Für die Rekonstruktion der Tragödie von Odessa besonders aussagekräftig ist das Video, welches gestern unter dem Titel "Eta moi narod?" (Ist das mein Volk?) im Internet veröffentlicht wurde. Es zeigt die Schlüsselszenen vor dem Gewerkschaftshaus chronologisch, was erste Schlüsse zulässt. Was ist genau zu sehen?
- Fußballfans, Nationalisten mit ukrainischen Fahnen und ältere Männer in aufgeputschter Stimmung, zum Teil bewaffnet mit Knüppeln, versammeln sich vor dem Gewerkschaftshaus. Es sind Schüsse zu hören. Molotow-Cocktails fliegen in die Fenster (3:16) des mehrstöckigen Gewerkschaftshauses. Polizei ist nicht zu sehen.
- Ein Mann mit ukrainischer Armbinde schießt auf das Gewerkschaftshaus (6:28). Dass aus dem Gewerkschaftshaus geschossen wird, ist nicht zu sehen.
- Der Video-Filmer berichtet, dass aus der dritten und vierten Etage des brennenden Gebäudes Menschen nach unten springen. Die Kamera zeigt Schwerverletze, die übereinander liegen (18:46).
- Zivilisten und einzelne Polizisten schleifen die Schwerverletzten über den Asphalt weg vom brennenden Gebäude. Die Hilfe wirkt chaotisch. Eine Planung ist nicht zu erkennen.

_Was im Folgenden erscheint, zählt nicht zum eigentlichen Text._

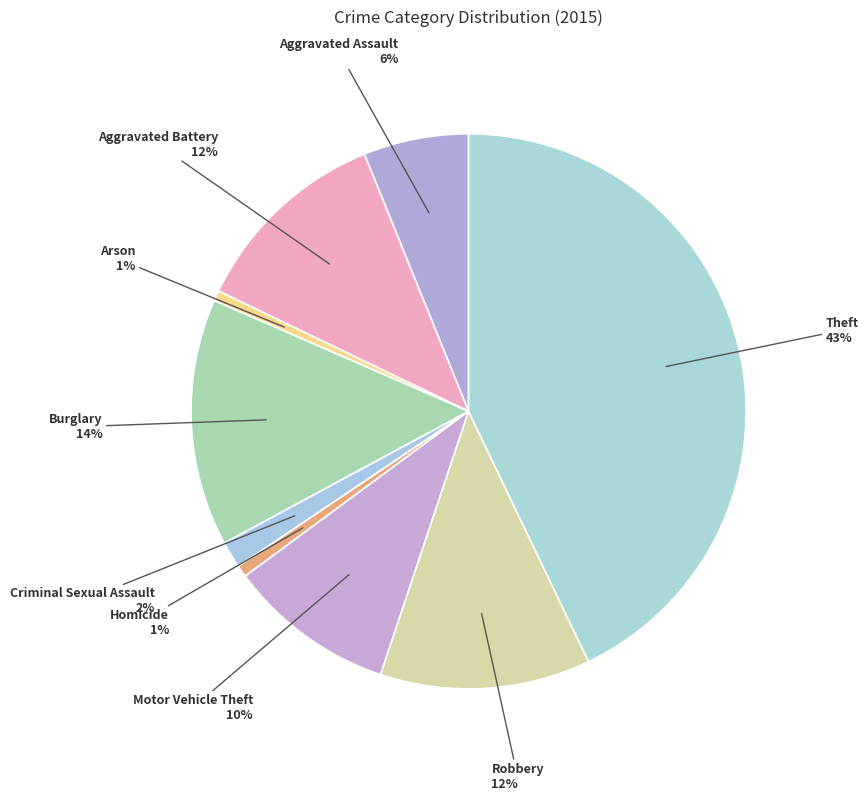

Which has a higher value, Motor Vehicle Theft or Burglary?

Burglary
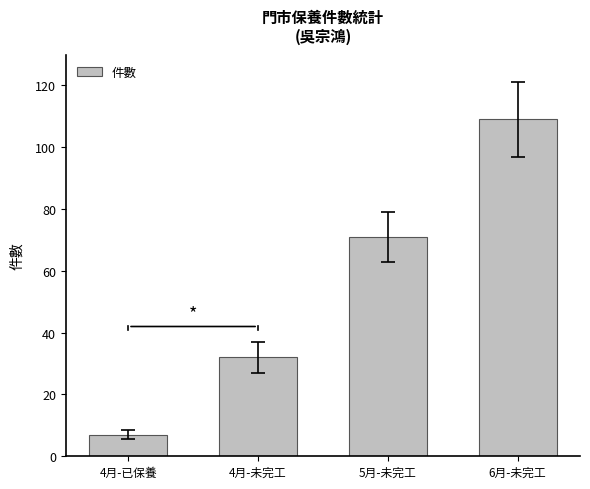

What is the change in value from 5月-未完工 to 6月-未完工?

+38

- Erst als das Feuer bereits aus den Fenstern des Hauses lodert, ist im Bild die erste Polizei-Staffel mit Helmen und Schutzschildern zu sehen (20:40).
- An den Fenstern sind Menschen zu sehen, die nicht wissen was sie machen sollen (21:47). Ein Mann ruft von unten "Geht runter, es wird ein Korridor gebildet." Doch von einem Korridor ist nichts zu sehen. Eine Frau am Fenster antwortet verzweifelt: "Ruft die Feuerwehr." Doch auch von der Feuerwehr ist nichts zu sehen. Im Hintergrund grollen Rufe: "Es lebe die Ukraine."
Die Verzweiflung der Eingeschlossenen ist auch auf Fotos zu sehen. Menschen sind aus den Fenstern geklettert und stehen in großer Höhe auf Mauervorsprüngen, um nicht an den Rauschwaden zu ersticken.
Zitternd auf dem Dach
Viele der von den Bränden Eingeschlossenen hatten sich auf dem Dach des Gewerkschaftshauses gerettet. Dort mussten die Menschen lange in Kälte ausharren. Sie verließen das Dach erst nach langen Verhandlungen und wurden in Transportern der Polizei auf Polizeiwachen gebracht.
Die Tragödie von Odessa begann am Sonnabend Nachmittag. Mehrere Tausend Anhänger der Fußballclubs Tschernomorez (Odessa) und Metallist (Charkow) sowie Anhänger nationalistischer Organisationen marschierten in einem "Marsch für eine einige Ukraine" zum Fußballstadion, wo die beiden genannten Mannschaften aufeinandertreffen sollten.
Als sich Gegner der neuen Regierung in Kiew, genannt auch "Beschützer von Charkow", den Demonstranten in den Weg stellten, entstand eine Straßenschlacht. Die Fußball-Fans und Nationalisten steckten dann ein Zeltlager der Regierungsgegner nicht weit vom Gewerkschaftshaus in Brand. Als sich die Regierungsgegner dann in das Gewerkschaftshaus flüchteten, warfen die Nationalisten Molotow-Cocktails in die Fenster des Gebäudes.